Structurally, Aetiocetus possesses teeth that are quite similar to primitive odontocetes, such as Squalodon. These odontocetes have an inferred bite and tear style of eating with limited mastication. Both primitive and extant odontocetes find their prey through the use of echolocation; however, mysticetes have no evidence in their fossil record of ever evolving or initially possessing the ability to echolocate. Piscivory, or a diet based solely on fish, is likely the primitive condition for Cetacea, and it seems most parsimonious that Aetiocetus fed like an archaeocete, locating fish without the use of echolocation.

However, an argument exists that Aetiocetus was in fact a bulk feeder, who fed by gulping and straining prey from the water through their interlocking cusped cheek teeth. This is supported by the presence of a lack of mandibular symphysis, meaning the jaw was loosely articulated, and by the presence of the wide palate. This feeding method has an analog in crab-eater seals. This hypothesis combines the idea of bulk feeding and retention of the dentition. Aetiocetus might have been a functional mysticete. Lending credence to this interpretation is the presence of mandibular kinesis in Aetiocetus, though they lack the rostral kinesis seen in more derived mysticetes.
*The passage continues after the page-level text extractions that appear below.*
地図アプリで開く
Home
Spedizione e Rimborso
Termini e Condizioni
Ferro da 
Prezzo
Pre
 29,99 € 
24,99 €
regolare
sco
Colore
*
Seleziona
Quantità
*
This cranial kinesis, or ability of the skull bones to move relative to one another, permit the mysticete skull to decrease the strain exerted on the skull during bulk feeding.
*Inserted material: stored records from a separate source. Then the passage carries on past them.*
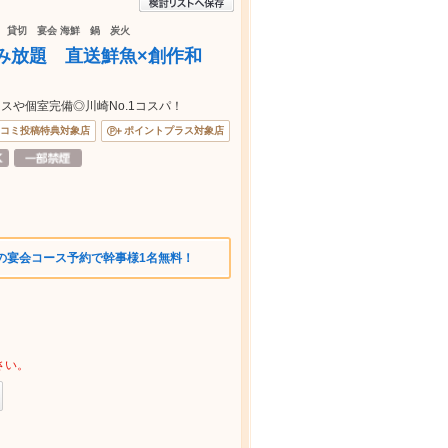
会 貸切 宴会 海鮮 鍋 炭火
み放題 直送鮮魚×創作和
スや個室完備◎川崎No.1コスパ！
コミ投稿特典対象店
ポイントプラス対象店
の宴会コース予約で幹事様1名無料！
さい。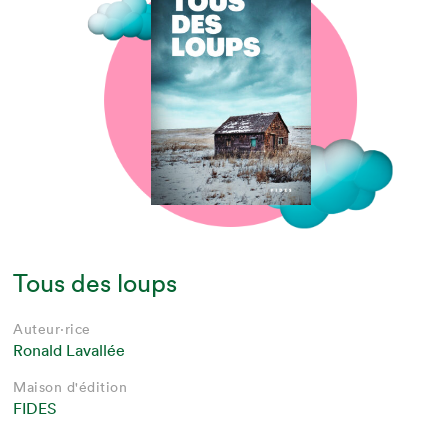
Tous des loups
Auteur·rice
Ronald Lavallée
Maison d'édition
FIDES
Fitzgerald argued against the model of tooth-aided filter feeding, based on the lack of closely pressed teeth and the presence of simple postcanine crowns. Deméré argues that this assumes a very small prey size (i.e., krill). The distinction here is that Aetiocetus was a bulk feeder, and prey size does not enter into this definition of feeding strategy. There is no reason to assume a priori that all bulk filter-feeders eat small prey, given the large diversity of food items consumed by modern mysticetes. Deméré hypothesizes that Aetiocetus bulk feeding behavior could have targeted large prey, such as schooling fish or squid. With prey items of this size, Aetiocetus teeth would still have served well as a coarse sieve.

=== Geography and endemism ===
At first glance, the fact that species are known from only one locality, and that may suggest that Aetiocetus was highly endemic. Deméré and Berta consider Aetiocetus to be a lineage endemic to the north Pacific Ocean basin. High endemism would be highly atypical of mysticetes. However, a more likely explanation is that the fossil record for Aetiocetus is poor, or that a sampling bias is present and not enough work has been done in late Oligocene deposits in the south Pacific Ocean. Perhaps there are more specimens of Aetiocetus that will be discovered as paleontologists continue searching.

The other genera in the family Aetiocetidae are Ashorocetus, Chonecetus, Morawanocetus, and Willungacetus. All aetiocetids are known from the North Pacific except the Australian Willungacetus and its taxonomy is disputed.